(Transcribed page contents)
○ ○ ○ ○ ○

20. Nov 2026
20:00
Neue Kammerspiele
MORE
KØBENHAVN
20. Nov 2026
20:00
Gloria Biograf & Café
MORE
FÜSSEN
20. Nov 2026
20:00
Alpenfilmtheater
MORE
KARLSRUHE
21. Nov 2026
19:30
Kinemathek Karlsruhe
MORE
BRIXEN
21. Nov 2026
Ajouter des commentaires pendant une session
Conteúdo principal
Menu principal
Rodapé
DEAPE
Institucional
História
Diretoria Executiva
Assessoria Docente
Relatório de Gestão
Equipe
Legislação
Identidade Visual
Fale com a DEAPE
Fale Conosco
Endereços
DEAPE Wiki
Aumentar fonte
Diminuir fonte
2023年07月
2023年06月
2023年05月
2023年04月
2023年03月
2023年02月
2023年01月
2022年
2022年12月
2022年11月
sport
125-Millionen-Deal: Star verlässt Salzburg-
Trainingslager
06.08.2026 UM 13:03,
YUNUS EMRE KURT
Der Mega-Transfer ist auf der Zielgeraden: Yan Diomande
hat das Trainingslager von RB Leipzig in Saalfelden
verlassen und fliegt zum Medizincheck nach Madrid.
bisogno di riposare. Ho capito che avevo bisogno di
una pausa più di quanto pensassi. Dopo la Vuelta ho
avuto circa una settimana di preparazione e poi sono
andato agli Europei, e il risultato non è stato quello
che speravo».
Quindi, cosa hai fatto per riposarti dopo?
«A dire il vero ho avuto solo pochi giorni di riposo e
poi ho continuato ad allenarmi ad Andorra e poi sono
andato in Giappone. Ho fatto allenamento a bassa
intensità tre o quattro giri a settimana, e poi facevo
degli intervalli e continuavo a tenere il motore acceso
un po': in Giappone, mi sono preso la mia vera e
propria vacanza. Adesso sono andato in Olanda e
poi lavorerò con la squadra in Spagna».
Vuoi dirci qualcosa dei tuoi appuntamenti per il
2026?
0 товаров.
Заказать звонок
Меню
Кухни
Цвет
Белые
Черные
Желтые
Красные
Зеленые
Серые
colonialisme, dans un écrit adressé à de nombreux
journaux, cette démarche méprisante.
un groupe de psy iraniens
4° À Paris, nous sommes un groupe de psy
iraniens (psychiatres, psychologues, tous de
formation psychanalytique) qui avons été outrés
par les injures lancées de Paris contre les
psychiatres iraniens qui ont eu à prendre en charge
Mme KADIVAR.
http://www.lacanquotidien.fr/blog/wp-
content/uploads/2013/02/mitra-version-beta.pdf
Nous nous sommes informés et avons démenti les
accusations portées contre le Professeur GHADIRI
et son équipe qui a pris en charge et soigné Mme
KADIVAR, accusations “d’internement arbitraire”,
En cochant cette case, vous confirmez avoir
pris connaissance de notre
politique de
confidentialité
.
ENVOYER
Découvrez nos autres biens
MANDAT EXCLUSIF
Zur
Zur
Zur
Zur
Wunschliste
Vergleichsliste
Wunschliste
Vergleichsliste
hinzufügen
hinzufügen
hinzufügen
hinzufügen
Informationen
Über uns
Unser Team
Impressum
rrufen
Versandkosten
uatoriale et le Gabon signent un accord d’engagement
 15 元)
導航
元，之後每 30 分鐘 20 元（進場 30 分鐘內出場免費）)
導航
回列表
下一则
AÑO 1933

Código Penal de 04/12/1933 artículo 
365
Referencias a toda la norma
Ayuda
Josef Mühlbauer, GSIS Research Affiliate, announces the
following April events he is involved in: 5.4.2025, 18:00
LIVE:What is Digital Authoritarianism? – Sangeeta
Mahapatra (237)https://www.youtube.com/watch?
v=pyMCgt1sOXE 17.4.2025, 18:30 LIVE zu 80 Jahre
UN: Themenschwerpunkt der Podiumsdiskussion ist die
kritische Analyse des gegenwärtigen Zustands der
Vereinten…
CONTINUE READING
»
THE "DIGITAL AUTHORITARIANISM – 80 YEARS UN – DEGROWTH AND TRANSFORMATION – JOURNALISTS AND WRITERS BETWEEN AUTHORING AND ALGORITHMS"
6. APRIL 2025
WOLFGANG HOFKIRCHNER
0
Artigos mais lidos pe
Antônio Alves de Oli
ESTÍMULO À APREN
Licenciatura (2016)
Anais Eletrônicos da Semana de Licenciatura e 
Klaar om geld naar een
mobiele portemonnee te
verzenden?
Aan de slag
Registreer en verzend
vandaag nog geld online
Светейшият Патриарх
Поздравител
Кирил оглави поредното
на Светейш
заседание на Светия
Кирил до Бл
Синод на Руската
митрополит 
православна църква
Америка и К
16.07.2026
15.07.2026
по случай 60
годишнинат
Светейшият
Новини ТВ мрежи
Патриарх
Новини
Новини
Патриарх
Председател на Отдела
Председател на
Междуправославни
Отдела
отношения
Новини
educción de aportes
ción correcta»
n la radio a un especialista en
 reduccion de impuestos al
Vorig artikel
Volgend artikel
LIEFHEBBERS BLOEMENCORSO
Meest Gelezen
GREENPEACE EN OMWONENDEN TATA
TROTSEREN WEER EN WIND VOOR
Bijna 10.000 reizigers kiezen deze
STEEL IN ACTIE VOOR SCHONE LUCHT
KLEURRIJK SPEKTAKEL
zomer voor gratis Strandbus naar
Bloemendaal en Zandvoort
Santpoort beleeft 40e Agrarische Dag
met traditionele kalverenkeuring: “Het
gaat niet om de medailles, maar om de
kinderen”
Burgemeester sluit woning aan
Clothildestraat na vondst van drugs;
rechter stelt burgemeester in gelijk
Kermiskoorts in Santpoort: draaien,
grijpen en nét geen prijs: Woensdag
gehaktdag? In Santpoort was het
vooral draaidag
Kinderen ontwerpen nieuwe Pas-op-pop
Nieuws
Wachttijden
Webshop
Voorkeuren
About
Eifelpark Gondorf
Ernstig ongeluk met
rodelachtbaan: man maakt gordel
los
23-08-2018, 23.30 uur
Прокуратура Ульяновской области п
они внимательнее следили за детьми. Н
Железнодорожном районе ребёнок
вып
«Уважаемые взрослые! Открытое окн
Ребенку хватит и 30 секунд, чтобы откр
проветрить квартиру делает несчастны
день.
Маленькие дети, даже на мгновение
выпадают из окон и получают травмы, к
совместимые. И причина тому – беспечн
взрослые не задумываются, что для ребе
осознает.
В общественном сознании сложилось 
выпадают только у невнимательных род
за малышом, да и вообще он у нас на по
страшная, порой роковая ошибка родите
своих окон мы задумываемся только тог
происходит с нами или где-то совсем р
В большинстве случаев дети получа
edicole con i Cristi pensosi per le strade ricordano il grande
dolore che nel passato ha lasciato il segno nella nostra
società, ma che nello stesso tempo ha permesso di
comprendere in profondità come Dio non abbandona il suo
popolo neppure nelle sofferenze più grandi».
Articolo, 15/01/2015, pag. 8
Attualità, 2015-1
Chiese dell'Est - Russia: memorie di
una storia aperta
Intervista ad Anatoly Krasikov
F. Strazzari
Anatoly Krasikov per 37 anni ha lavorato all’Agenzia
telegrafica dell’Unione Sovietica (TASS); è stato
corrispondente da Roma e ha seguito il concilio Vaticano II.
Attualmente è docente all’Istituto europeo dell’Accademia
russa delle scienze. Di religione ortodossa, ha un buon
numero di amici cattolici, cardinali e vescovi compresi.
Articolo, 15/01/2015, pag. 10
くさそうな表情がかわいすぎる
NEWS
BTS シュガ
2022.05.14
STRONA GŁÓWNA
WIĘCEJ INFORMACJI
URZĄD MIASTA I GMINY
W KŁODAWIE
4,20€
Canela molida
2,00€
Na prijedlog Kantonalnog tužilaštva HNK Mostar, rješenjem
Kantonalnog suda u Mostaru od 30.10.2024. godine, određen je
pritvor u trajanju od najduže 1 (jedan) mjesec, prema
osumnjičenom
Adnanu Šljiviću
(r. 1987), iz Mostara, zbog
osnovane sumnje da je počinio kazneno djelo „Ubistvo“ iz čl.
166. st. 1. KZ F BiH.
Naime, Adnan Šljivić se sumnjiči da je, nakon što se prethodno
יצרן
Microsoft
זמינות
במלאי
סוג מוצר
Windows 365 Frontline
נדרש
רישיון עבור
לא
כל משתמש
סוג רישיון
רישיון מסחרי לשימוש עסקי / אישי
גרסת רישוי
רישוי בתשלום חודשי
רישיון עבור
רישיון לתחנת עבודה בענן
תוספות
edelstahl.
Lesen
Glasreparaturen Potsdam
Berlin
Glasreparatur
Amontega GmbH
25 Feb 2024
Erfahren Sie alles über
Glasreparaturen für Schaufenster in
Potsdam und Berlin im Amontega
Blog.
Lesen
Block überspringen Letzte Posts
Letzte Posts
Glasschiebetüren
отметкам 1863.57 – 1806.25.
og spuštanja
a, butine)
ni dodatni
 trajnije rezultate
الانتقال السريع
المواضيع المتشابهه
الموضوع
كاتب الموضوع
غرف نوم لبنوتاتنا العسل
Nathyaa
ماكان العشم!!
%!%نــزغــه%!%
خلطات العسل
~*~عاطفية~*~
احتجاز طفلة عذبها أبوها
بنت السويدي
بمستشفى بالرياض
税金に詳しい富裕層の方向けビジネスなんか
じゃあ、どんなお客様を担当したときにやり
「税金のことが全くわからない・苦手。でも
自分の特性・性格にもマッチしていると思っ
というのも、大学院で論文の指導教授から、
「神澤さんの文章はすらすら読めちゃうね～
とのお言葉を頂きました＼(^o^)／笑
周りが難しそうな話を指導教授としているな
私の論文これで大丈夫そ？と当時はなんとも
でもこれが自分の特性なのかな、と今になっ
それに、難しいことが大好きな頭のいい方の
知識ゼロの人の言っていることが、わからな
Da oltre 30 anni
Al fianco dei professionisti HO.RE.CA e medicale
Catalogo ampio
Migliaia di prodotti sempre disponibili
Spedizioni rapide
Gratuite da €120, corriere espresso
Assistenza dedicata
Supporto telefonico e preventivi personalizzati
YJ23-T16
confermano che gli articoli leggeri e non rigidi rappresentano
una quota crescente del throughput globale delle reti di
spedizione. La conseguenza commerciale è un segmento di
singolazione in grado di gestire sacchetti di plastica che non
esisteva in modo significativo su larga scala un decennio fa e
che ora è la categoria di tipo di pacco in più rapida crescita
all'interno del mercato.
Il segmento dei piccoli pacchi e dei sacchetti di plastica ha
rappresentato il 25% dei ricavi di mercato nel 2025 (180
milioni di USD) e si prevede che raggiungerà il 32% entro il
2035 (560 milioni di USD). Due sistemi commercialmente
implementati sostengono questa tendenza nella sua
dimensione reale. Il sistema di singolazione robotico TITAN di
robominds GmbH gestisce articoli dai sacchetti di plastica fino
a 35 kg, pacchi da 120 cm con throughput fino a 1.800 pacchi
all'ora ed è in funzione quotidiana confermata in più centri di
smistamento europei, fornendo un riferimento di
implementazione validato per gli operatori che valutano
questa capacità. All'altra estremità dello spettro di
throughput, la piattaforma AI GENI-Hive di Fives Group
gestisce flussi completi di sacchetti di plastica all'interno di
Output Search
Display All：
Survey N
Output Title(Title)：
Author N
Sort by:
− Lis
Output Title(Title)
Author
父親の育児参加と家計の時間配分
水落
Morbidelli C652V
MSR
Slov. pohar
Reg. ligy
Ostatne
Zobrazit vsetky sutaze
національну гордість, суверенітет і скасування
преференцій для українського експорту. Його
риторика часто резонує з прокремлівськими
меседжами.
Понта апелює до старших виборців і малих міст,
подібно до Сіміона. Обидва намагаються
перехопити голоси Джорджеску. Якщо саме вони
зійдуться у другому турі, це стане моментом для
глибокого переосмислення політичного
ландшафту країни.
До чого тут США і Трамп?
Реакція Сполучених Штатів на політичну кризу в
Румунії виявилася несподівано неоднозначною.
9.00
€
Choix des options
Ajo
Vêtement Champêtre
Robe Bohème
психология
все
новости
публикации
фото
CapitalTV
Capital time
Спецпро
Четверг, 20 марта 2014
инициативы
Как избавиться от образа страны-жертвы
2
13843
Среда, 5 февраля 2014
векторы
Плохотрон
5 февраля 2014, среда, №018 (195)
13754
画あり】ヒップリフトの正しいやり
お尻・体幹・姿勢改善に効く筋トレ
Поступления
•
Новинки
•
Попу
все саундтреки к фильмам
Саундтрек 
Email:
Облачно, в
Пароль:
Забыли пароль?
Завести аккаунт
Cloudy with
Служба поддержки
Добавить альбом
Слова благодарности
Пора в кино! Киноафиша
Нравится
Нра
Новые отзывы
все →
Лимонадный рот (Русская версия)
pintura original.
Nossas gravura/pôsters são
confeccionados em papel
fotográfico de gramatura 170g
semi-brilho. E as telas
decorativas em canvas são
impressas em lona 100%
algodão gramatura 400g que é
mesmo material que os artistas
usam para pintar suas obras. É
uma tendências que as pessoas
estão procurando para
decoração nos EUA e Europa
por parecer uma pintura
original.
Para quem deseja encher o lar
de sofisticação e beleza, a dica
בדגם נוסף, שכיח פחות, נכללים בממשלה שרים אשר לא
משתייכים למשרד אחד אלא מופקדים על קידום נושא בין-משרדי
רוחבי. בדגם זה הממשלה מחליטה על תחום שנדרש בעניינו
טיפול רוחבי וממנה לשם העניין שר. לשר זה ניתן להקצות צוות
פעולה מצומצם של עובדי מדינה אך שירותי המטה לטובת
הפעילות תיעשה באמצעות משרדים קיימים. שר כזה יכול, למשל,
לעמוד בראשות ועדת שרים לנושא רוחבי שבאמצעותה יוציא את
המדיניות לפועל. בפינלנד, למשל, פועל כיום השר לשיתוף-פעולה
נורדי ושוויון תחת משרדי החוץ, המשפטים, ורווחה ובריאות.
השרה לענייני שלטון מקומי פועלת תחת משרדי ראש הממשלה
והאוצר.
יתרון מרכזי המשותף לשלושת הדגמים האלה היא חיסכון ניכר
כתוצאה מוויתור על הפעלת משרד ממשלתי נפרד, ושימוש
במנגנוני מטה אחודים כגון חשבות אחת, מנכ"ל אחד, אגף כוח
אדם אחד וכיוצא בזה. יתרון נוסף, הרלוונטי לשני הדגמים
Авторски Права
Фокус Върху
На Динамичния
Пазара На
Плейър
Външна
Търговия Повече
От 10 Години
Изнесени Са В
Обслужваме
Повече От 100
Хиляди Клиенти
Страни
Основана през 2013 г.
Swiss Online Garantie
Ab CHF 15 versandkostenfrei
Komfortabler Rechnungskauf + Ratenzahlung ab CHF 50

○ ○ ○ ○ ○

» WHAT IS NEEDED:
Which lines run from the one holding "Bloemendaal en Zandvoort" through the one holding "corrispondente da Roma" in the records above? Repeat them exactly, both included, and nothing more.

» RESULT BELOW:
Bloemendaal en Zandvoort
Santpoort beleeft 40e Agrarische Dag
met traditionele kalverenkeuring: “Het
gaat niet om de medailles, maar om de
kinderen”
Burgemeester sluit woning aan
Clothildestraat na vondst van drugs;
rechter stelt burgemeester in gelijk
Kermiskoorts in Santpoort: draaien,
grijpen en nét geen prijs: Woensdag
gehaktdag? In Santpoort was het
vooral draaidag
Kinderen ontwerpen nieuwe Pas-op-pop
Nieuws
Wachttijden
Webshop
Voorkeuren
About
Eifelpark Gondorf
Ernstig ongeluk met
rodelachtbaan: man maakt gordel
los
23-08-2018, 23.30 uur
Прокуратура Ульяновской области п
они внимательнее следили за детьми. Н
Железнодорожном районе ребёнок
вып
«Уважаемые взрослые! Открытое окн
Ребенку хватит и 30 секунд, чтобы откр
проветрить квартиру делает несчастны
день.
Маленькие дети, даже на мгновение
выпадают из окон и получают травмы, к
совместимые. И причина тому – беспечн
взрослые не задумываются, что для ребе
осознает.
В общественном сознании сложилось 
выпадают только у невнимательных род
за малышом, да и вообще он у нас на по
страшная, порой роковая ошибка родите
своих окон мы задумываемся только тог
происходит с нами или где-то совсем р
В большинстве случаев дети получа
edicole con i Cristi pensosi per le strade ricordano il grande
dolore che nel passato ha lasciato il segno nella nostra
società, ma che nello stesso tempo ha permesso di
comprendere in profondità come Dio non abbandona il suo
popolo neppure nelle sofferenze più grandi».
Articolo, 15/01/2015, pag. 8
Attualità, 2015-1
Chiese dell'Est - Russia: memorie di
una storia aperta
Intervista ad Anatoly Krasikov
F. Strazzari
Anatoly Krasikov per 37 anni ha lavorato all’Agenzia
telegrafica dell’Unione Sovietica (TASS); è stato
corrispondente da Roma e ha seguito il concilio Vaticano II.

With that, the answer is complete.